*Exercise set*.
**a.** How would you say this sentence from the graduation car parade excerpt in Spanish: "I was thrilled when the question morphed and he began asking, 'What's next?'"
**b.** Could you write what comes next in the excerpt about the superintendent's questions at the graduation car parade, picking up after its final line?

*Excerpt*.
****************

It is so much fun, and you get to see students you had years ago all grown up looking (and sometimes unrecognizable, so we're grateful when they write their names on their cars or signs). There's something insanely special about having an adult-looking student suddenly light up when they realize who you are, and vice versa.
Our superintendent and various principals walk around emcee'ing the event. This time, it was mostly our superintendent, going up to cars in line and asking about future plans.
At the start, he asked, "Where are you going?" or "Where are you headed?"
A fine question, but it assumes that everyone is actually GOING somewhere, and that somewhere is college. Many cars have flags and signs for the colleges that students are headed off to, but there are students who are not "going" to that traditional next step -- they are going into the armed services, or taking a gap year, or going into the workforce, or a vocational school, or an 18-21 program, or one of our excellent local community colleges. But it always feels like the expectation is a four-year college, which isn't for everyone.
I was thrilled when the question morphed and he began asking, "What's next?"
How easy that shift was! How much more inclusive!

****************

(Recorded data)
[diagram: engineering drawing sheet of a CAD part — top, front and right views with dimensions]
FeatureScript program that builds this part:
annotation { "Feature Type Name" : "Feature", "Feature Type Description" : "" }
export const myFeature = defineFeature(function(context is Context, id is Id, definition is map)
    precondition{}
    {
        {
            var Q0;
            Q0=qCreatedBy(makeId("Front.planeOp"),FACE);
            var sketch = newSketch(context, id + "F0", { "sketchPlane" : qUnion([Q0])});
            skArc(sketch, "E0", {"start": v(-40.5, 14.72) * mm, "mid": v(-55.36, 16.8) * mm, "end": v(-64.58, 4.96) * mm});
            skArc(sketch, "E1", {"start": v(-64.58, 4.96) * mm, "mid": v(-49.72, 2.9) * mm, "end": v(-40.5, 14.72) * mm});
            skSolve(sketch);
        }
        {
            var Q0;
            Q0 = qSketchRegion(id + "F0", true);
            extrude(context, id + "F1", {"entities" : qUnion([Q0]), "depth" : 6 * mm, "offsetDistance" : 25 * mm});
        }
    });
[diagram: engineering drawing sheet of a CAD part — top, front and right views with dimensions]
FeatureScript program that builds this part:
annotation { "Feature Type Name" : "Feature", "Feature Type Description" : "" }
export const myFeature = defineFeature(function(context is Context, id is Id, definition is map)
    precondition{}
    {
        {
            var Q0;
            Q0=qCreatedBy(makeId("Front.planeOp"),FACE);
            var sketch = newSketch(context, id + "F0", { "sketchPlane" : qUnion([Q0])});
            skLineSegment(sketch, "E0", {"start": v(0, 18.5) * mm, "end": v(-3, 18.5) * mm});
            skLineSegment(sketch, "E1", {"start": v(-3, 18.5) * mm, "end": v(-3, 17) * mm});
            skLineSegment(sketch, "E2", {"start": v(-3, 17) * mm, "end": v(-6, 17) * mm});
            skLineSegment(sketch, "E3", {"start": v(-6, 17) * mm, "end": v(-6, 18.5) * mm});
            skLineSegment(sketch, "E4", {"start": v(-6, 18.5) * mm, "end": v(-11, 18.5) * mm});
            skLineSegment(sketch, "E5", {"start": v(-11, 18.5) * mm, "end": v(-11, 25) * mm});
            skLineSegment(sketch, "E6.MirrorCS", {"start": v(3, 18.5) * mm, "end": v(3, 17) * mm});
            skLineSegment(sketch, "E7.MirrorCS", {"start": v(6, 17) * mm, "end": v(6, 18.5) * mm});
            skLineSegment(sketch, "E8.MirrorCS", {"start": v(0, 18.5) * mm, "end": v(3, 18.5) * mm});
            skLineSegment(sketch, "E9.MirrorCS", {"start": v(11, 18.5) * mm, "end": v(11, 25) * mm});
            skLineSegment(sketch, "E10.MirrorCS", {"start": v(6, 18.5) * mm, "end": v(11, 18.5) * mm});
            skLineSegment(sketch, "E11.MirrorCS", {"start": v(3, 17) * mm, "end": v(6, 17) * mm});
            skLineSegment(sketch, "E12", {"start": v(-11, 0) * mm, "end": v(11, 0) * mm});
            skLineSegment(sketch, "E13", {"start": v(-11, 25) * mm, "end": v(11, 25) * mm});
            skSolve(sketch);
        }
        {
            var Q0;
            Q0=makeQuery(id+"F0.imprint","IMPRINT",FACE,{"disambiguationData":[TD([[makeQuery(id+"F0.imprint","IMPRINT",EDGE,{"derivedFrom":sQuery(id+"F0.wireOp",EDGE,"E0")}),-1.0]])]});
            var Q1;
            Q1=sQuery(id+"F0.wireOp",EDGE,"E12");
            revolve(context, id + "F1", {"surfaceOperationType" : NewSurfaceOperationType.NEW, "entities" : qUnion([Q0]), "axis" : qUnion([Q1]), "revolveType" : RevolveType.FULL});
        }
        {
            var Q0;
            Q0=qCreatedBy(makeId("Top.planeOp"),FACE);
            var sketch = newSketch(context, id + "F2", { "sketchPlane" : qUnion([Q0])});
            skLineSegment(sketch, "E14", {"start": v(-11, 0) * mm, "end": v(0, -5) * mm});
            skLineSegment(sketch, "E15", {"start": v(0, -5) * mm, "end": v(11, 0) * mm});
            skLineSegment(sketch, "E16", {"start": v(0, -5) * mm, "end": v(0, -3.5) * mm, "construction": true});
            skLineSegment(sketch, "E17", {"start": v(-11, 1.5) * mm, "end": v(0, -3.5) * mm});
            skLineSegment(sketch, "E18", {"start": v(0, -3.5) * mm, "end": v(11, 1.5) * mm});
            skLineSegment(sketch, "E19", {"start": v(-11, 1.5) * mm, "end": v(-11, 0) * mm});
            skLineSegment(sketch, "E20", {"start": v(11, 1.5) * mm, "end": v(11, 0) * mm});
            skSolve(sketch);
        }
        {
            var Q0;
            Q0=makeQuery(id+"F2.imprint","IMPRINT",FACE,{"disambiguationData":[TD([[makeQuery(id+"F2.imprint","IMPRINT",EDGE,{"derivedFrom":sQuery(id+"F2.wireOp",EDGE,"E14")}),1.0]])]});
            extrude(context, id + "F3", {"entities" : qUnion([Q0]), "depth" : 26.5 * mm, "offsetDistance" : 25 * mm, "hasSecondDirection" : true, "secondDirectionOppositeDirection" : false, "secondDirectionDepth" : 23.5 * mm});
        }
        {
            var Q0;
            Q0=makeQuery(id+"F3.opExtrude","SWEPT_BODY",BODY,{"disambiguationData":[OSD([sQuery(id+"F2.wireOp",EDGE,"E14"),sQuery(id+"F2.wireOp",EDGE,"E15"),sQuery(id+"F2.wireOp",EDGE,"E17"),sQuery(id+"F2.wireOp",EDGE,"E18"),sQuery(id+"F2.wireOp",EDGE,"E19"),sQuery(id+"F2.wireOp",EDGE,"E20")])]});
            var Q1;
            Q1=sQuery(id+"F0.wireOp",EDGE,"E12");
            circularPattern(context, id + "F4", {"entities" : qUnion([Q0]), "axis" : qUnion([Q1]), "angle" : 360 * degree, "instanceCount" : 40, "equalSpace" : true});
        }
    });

****************

*Exercise results*.
**a.** Me emocioné cuando la pregunta se transformó y él empezó a preguntar: "¿Qué sigue?"

**b.**
I've read about how in Germany (correct me if I've got this wrong), there is even more esteem placed on apprenticeships than college acceptance, and there are newspaper announcements of apprenticeships. I wish we did this, and it didn't feel "less than" for kids to have a different plan than college, less worthy of WOOOOOOs, more likely to garner a small awkward silence and then "oh, well, great! Good for you!" And it's funny (but not really) that GOING to college does not mean that you will GRADUATE from college. That students who know themselves and choose community college with the option to transfer may ultimately have an equally or even more successful life later down the line, or kids who go into trades could be more immediately financially solvent with way less debt and way more job security. It speaks to how we view success, or the appearance of success.
It makes me think about how often there are assumptions made of "next steps." But, also, how there has been incremental change in the idea of life moving linearly or even in a binary fashion. That it's more accepted to have "alternate" paths, and as we evolve even the idea that these paths are "alternate" is fading.
I love the phrasing of "what's next," because it doesn't immediately plunk people in predetermined boxes. It acknowledges that there are many pathways. That success can be more than one thing.